Vietnam War veteran Ed Times salutes during a Veterans Day ceremony at the National World War II Memorial in 2014. (Stars and Stripes)

Veterans Day honors all those who served in the U.S. Armed Forces — be they warfighters in Afghanistan or Iraq, survivors of the desperate battles of World War II, Vietnam or Korea or clerks in a finance office stateside.

Here are some facts about a special day that gives a bow to those who heeded their nation’s call and put on a uniform as part of a team to defend the interests of the United States:

Question: Why do we celebrate Memorial Day and Veterans Day?

Answer: Memorial Day, celebrated on the last Monday in May, remembers those who died serving in the armed forces. It grew out of a series of spontaneous local ceremonies in the North and the South to decorate the graves of servicemembers killed in the Civil War. As a result, the original name was Decoration Day. Although some states and communities held commemorations since the late 1860s, Decoration Day didn’t catch on nationwide until after World War II, when the term Memorial Day became more widely used. It was not declared an official federal holiday across the country until 1967. A year later Congress moved the date from May 30 until the last Monday in that month as part of a move to establish more three-day weekends. It has since become generally recognized as the unofficial start of the summer vacation season.

Q: How did Veterans Day catch on?

A: Veterans Day began as an annual commemoration marking the end of World War I and honored those who lost their lives in “the Great War,” as that conflict was once known.
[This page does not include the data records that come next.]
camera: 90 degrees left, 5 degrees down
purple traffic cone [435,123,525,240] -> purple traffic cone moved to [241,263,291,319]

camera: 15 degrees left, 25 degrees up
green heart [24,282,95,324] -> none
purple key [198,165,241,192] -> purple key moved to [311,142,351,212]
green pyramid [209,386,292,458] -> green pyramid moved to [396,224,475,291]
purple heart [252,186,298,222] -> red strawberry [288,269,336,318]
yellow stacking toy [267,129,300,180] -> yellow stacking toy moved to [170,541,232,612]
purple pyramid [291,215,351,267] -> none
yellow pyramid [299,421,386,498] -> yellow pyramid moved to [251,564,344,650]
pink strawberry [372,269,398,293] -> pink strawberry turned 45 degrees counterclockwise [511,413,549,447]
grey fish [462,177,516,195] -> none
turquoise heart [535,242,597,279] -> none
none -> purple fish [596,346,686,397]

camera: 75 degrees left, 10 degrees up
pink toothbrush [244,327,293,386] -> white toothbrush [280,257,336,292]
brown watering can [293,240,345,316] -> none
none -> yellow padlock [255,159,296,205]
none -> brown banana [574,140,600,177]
The date of Nov. 11 was chosen because the armistice that ended hostilities took effect on the 11th hour of the 11th day in November 1918. After a series of annual presidential proclamations, Congress adopted a resolution in 1938 making Nov. 11 an annual legal holiday “dedicated to the cause of world peace and to be thereafter celebrated and known as ‘Armistice Day.’”
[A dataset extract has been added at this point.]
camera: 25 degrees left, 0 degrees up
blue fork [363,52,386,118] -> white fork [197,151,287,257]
Q: Why were the name and the reason for the holiday changed?

A: After World War II, a veteran named Raymond Weeks from Birmingham, Ala., got the idea to expand the holiday to honor all veterans, not just those who died in World War I. Weeks sold President Dwight D. Eisenhower on the idea, and Congress enacted legislation to honor all veterans. In 1954 Congress amended the original legislation to change the name from Armistice Day to Veterans Day. Congress later changed the date to the first Monday in October, but rolled it back to the original Nov. 11 date in 1978.

Q: Shouldn’t it be Veteran’s Day or Veterans’ Day with an apostrophe?

A: To all you grammar teachers, no. The Department of Veterans Affairs has ruled that the official spelling is without an apostrophe because “it is not a day that ‘belongs’ to veterans” but is a day “for honoring all veterans.